There are wrestlers which are “chameleons” of their craft – able to compete in multitude of different styles – and I believe it’s too early to tag this next to O-Khan’s name, but he is already showing the signs that he possibly has this in his arsenal. This match brings that sentiment out as it was noticeably different from their first match at Wrestle Kingdom 15, whilst being unique from O-Khan’s encounters with both Tenzan and Okada too.

I don’t think it would be a stretch to say this match displays an evolution of O-Khan in the short-term past, as he has begun to effectively wrestle various styles.

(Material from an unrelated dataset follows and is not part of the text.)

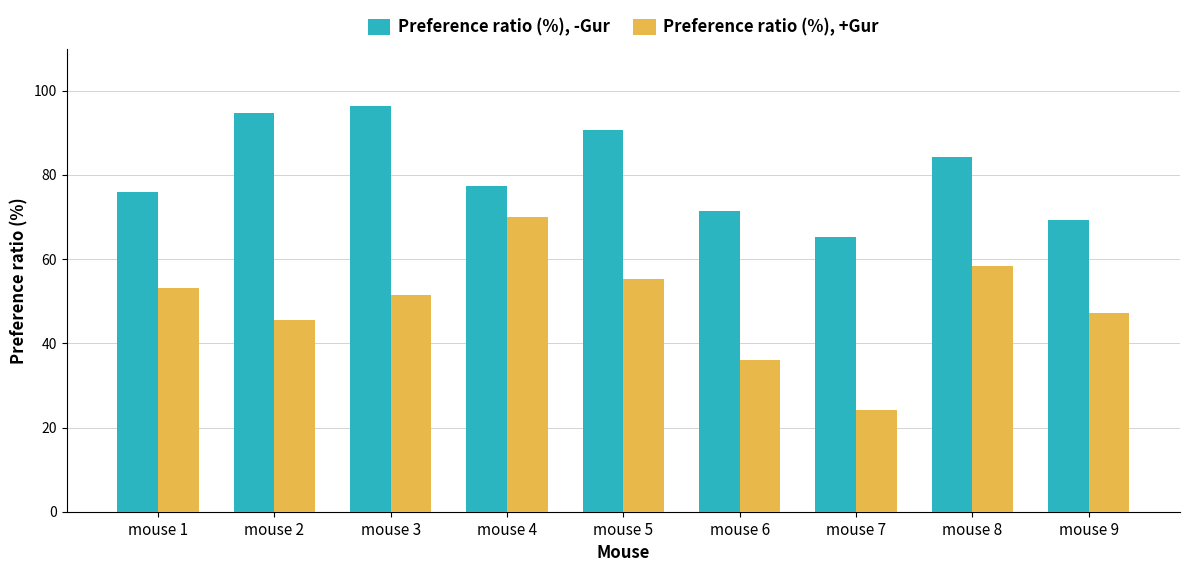

True or false: Preference ratio (%), +Gur has a value of 53.1 at mouse 1.

True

As each match passes by the Dominator simply gets better and better. 

We’ll see this only a week later too!

Great O-Khan vs Tetsuya Naito – New Japan Cup First Round (49th Anniversary – Mar 4th):

Credit: NJPW

With a place in the New Japan Cup field comes a small spotlight. With a first round match against a top star comes a much brighter spotlight: look no further than O-Khan vs Naito for an example of this.

I strongly hold the view that this match was a watershed moment in the young NJPW career of the Great O-Khan; showcasing his astounding skills.

The central focus of this 20-minute match was the ailing knees of the Ungovernable One, Tetsuya Naito. This allowed the match to build to a spectacular crescendo, with the continuous knee work directly playing into the match’s conclusion. After the fact, O-Khan presented yet more outstanding character work, mocking Naito, beating him down further and demanding admiration from the Osaka jo-Hall patrons.

Proof, if proof were needed, that the Great O-Khan has come in leaps and bounds in the mere months since his return from excursion.

We all have at least a slight tendency to refuse to change our opinions, no matter how misguided they may be. This has certainly been the case for many with the Great O-Khan, myself included in the first few months, but I have since changed my mind. 

More pertinently, O-Khan has changed my mind. 

O-Khan isn’t exactly my favourite wrestler, nor is he the world’s best just yet, but his improvement over the last few months has been nothing short of astonishing and stark. For that, he deserves much praise. The Great O-Khan could definitely be the future of New Japan Pro Wrestling, and I would valiantly argue that if he is, it’s a future full of promise, excitement, and intrigue for the company.